Курильщиков гашиша увидишь издали, как в тени карагача они вчетвером-впятером садятся на корточки в кружок. Кто-то начинает кропалить (мельчить гашиш), набивать папиросу, взрывать (прикуривать). А выкурив по очереди, папиросу раскатают и подожгут, чтобы не оставлять следов. Глаза у всех становятся расширенными, во рту сухо, заплетается язык. Курильщик не может переработать поток нахлынувших мыслей, утешая себя тем, что если мыслит, стало быть, еще существует.

Мы вышли из машины. За обочиной шли густые, бархатистые заросли эфедры, тоже наркотика, который еще недавно свозили на фармакологические заводы. Теперь в низине пасутся одинокие наркоманы и ждут наступления темноты кустари-заготовители.

В Кыргызстане, кстати, тоже не дремлет техническая мысль: в обманчиво непривлекательных домиках на приусадебных участках можно встретить настоящие лаборатории, где путем сложных химических превращений получают синтетические наркотики. За четыре года милиция обезвредила сорок четыре подпольные лаборатории. В местах лишения свободы можно укомплектовать специалистами химико-технологический институт. С другой стороны, в институтах подобного профиля немало ученых и лаборантов, по которым плачут места лишения свободы.

Увидев под карагачем молодых людей в высоких войлочных шляпах, я попросил водителя поинтересоваться, можно ли купить гашиш. Он увел одного из них в сторонку и вернулся с информацией, сколько просят за коробок.

Розничной продажей и перевозкой занимаются безработные, подростки, торговки на лотках. Одну женщину, мать одиннадцати детей, задержали с пятнадцатью килограммами гашиша – пыталась провезти в Таджикистан, в названный ей город, хозяину чайханы. "Как же вы, многодетная мать, тащите отраву чужим детям?" – стыдил милиционер. "А кормить моих будешь ты, что ли?!" – задыхалась она. Окажись ее двухдневная миссия успешной, заработка хватило бы на год.

[Список заданий]
1. Пожалуйста, ответьте на вопросы по тексту для анализа:
(a) Что курильщики делают с папиросой, выкурив её по очереди, и зачем?
(b) Сколько подпольных лабораторий милиция обезвредила за четыре года?
(c) Сколько гашиша было у задержанной матери одиннадцати детей и кому она везла его в Таджикистан?
2. Объясните в одном–трёх предложениях, почему, согласно тексту для анализа, многодетная мать взялась везти гашиш.

[Записи данных]
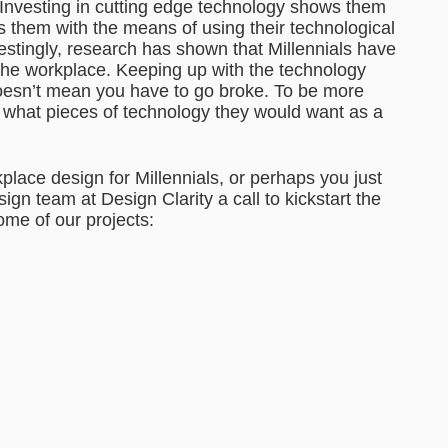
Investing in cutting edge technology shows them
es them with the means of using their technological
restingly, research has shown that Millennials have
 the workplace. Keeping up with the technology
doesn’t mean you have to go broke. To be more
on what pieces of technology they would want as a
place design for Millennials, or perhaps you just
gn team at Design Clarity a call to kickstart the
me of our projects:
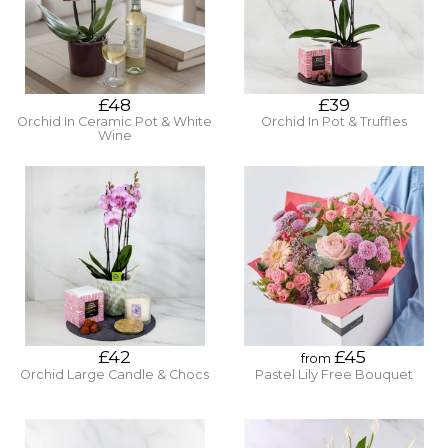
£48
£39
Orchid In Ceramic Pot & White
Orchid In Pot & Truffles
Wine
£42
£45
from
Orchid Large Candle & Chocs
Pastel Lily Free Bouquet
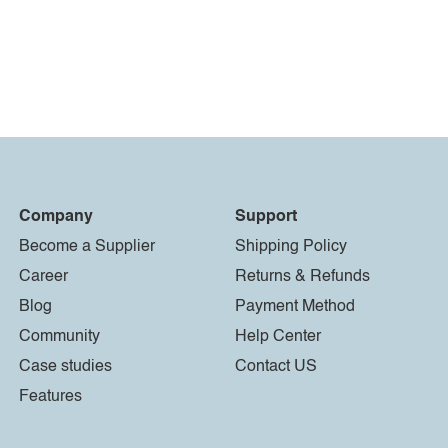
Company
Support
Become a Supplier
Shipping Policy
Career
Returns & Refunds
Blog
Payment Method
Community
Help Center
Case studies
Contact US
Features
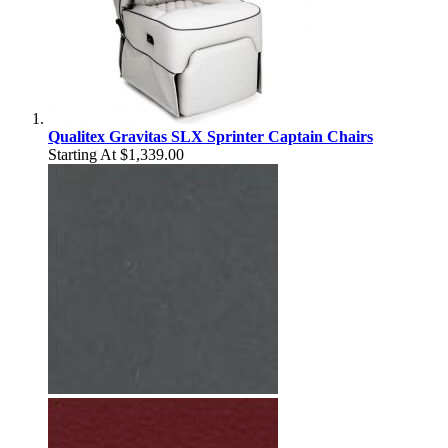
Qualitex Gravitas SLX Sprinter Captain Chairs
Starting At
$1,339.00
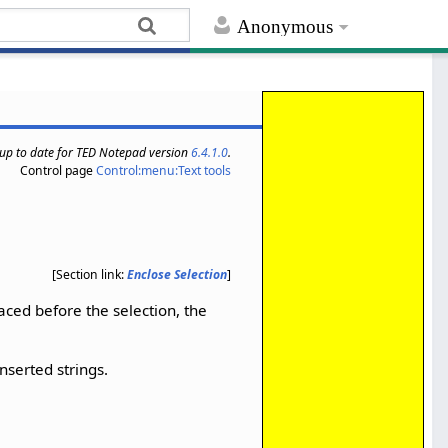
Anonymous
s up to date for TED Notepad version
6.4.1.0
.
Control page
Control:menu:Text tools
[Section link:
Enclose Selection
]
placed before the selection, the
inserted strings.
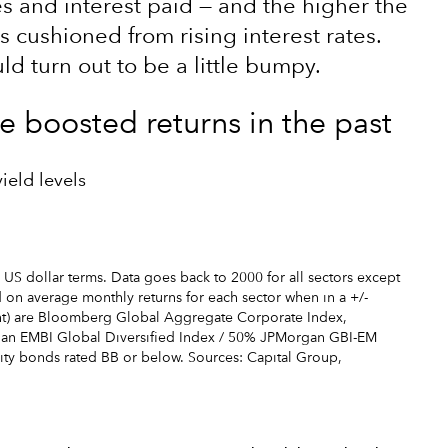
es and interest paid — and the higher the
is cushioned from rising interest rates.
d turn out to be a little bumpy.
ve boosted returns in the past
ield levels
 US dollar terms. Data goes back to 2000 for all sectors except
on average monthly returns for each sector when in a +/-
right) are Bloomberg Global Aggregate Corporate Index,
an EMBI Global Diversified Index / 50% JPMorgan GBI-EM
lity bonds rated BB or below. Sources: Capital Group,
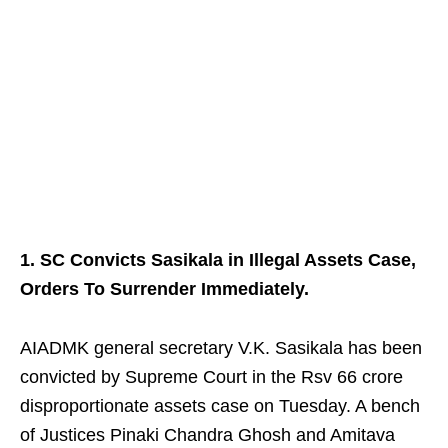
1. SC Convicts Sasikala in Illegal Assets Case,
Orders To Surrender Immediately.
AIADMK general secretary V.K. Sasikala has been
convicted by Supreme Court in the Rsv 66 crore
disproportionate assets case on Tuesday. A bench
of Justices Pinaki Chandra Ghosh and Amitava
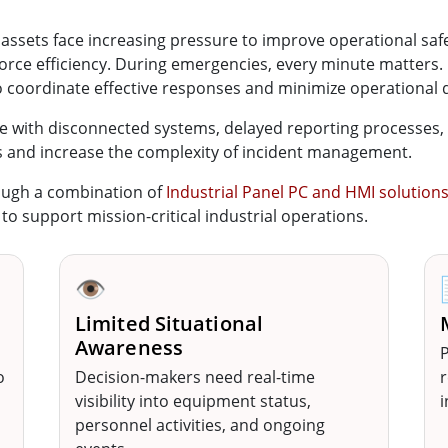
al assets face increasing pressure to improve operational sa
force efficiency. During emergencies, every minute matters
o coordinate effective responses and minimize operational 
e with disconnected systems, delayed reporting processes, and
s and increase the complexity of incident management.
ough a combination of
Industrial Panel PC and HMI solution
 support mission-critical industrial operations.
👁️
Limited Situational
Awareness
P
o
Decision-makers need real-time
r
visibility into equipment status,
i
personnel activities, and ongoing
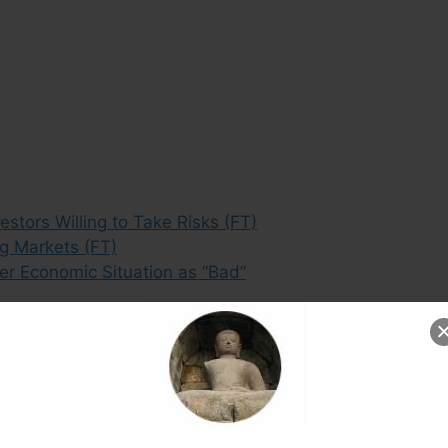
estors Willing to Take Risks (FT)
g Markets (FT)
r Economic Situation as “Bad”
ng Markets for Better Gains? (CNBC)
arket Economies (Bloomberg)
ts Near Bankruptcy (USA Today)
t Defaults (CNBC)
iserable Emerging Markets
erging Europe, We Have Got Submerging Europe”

[Список ответов]
1.
(a) Раскатывают и поджигают, чтобы не оставлять следов.
(b) Сорок четыре.
(c) Пятнадцать килограммов; она везла их хозяину чайханы в названном ей городе.

2. Ей нужно было кормить своих детей: на упрёк милиционера она ответила: «А кормить моих будешь ты, что ли?!» Если бы её двухдневная поездка удалась, заработка хватило бы на год.